* [Study text]
================================

On the other hand, AG/SHP homologs have undergone different patterns of functional evolution. Many core eudicot euAG and PLE/SHP genes have overlapping early roles in reproductive organ identity (Davies et al., 1999; Causier et al., 2005; Fourquin and Ferrandiz, 2012; Heijmans et al., 2012) and only SHP genes retain late functions in fruit development, specifically in dehiscence (Fourquin and Ferrandiz, 2012) and ripening (Vrebalov et al., 2009; Giménez et al., 2010). This is likely due to overlapping spatial and temporal expression patterns of paralogous genes (see for instance Fourquin and Ferrandiz, 2012), shared protein interactions (Leseberg et al., 2008), and lower protein sequence divergence (0.7–0.87 similarity) when compared to STK proteins (0.45–0.6) (Figure 4).

================================

* [Dataset records]
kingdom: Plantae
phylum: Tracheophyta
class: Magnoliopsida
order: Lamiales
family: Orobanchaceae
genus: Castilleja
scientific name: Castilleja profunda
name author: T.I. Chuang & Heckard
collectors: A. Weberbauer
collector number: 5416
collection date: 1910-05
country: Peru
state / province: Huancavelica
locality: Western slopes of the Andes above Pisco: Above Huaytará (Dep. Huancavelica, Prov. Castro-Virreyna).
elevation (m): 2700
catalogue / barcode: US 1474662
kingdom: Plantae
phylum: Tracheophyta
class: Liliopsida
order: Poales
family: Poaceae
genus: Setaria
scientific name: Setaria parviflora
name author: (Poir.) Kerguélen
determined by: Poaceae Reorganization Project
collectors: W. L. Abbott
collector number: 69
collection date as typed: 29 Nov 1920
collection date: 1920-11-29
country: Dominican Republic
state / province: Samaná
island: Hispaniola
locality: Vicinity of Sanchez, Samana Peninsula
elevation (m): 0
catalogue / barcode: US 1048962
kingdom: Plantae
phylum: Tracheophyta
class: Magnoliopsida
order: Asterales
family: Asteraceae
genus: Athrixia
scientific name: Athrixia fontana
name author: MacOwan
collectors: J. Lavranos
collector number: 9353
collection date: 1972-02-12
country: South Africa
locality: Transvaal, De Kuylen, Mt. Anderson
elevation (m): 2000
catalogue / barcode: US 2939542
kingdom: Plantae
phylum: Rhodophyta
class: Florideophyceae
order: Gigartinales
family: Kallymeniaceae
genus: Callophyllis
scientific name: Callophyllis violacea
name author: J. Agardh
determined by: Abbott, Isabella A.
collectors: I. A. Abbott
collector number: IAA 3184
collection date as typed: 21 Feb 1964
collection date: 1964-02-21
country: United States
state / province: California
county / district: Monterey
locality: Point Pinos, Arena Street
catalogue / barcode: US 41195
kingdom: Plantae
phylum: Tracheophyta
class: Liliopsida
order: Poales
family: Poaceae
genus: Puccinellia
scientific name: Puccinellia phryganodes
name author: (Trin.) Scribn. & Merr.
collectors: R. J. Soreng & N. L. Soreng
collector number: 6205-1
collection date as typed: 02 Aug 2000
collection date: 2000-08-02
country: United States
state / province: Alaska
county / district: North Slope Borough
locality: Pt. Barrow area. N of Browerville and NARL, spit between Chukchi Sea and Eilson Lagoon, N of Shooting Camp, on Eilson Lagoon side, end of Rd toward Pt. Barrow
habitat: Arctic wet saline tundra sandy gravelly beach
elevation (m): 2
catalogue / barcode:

================================

* [Your assignment] Give the part of the AG/SHP text starting at "On the other" and ending at "(0.45–0.6) (Figure 4)." again, renaming "ripening" to "maturation".

* [Written reply]
On the other hand, AG/SHP homologs have undergone different patterns of functional evolution. Many core eudicot euAG and PLE/SHP genes have overlapping early roles in reproductive organ identity (Davies et al., 1999; Causier et al., 2005; Fourquin and Ferrandiz, 2012; Heijmans et al., 2012) and only SHP genes retain late functions in fruit development, specifically in dehiscence (Fourquin and Ferrandiz, 2012) and maturation (Vrebalov et al., 2009; Giménez et al., 2010). This is likely due to overlapping spatial and temporal expression patterns of paralogous genes (see for instance Fourquin and Ferrandiz, 2012), shared protein interactions (Leseberg et al., 2008), and lower protein sequence divergence (0.7–0.87 similarity) when compared to STK proteins (0.45–0.6) (Figure 4).